Answer
See below:
Work Step by Step
We have to draw the graph of the function $f\left( x \right)={{\left( x-2 \right)}^{2}}-1$ as follows:
Step 1:
Find the vertex by comparing with standard form of the equation ${{\left( x-h \right)}^{2}}=4a\left( y-k \right)$:
Vertex is at $\left( 2,-1 \right)$.
Step 2:
Also, find the $x-\text{intercept}$ and $y-\text{intercept}$.

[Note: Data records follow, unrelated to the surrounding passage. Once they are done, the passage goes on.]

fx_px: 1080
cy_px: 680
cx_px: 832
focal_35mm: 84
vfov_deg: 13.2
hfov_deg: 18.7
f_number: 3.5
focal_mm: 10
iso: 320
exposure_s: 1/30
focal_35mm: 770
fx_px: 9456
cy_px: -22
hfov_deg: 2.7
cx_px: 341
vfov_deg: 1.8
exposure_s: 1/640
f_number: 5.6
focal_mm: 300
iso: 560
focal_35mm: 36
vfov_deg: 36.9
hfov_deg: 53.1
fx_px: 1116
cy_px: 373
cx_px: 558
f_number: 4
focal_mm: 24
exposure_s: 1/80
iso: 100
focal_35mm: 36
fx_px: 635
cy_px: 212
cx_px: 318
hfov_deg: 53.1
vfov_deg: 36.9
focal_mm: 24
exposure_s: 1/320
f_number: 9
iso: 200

The $x-\text{intercept}$ is as follows:
Let $y=0$ in equation (I), then
$\begin{align}
& y={{\left( x-2 \right)}^{2}}-1 \\
& 0={{\left( x-2 \right)}^{2}}-1 \\
& \pm \sqrt{1}=x-2
\end{align}$
$x=3$ And $1$
So, intercepts are $\left( 3,0 \right)$ and $\left( 1,0 \right)$.

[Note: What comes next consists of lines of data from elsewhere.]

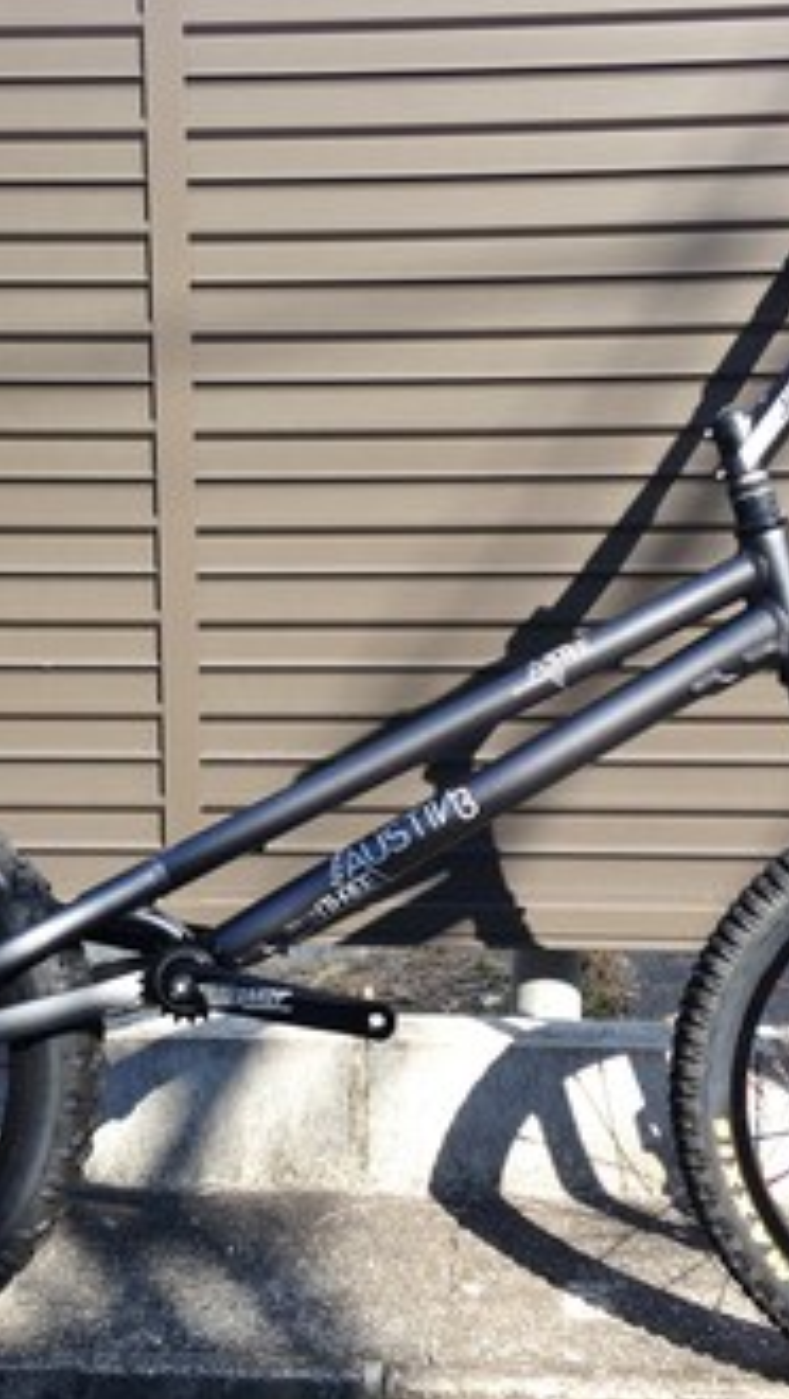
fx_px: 1820
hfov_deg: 24.5
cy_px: 712
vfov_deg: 42.1
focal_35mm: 49
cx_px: 407
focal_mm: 4.12
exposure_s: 1/547
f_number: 2.4
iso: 50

And the $y-\text{intercept}$ is as follows:
Place $x=0$ in equation (I):
$\begin{align}
& y={{\left( x-2 \right)}^{2}}-1 \\
& y={{\left( 0-2 \right)}^{2}}-1 \\
& y=4-1 \\
& y=3
\end{align}$
So, the intercept is $\left( 0,3 \right)$.
Step 2:
Now, use a smooth curve to join the intercept points.
And the graph of the function $f\left( x \right)={{\left( x-2 \right)}^{2}}-1$ intersects the $x-\text{axis}$ at the point $\left( 1,0 \right),\left( 3,0 \right)$ and $y-\text{axis}$ at the point $\left( 0,4 \right)$.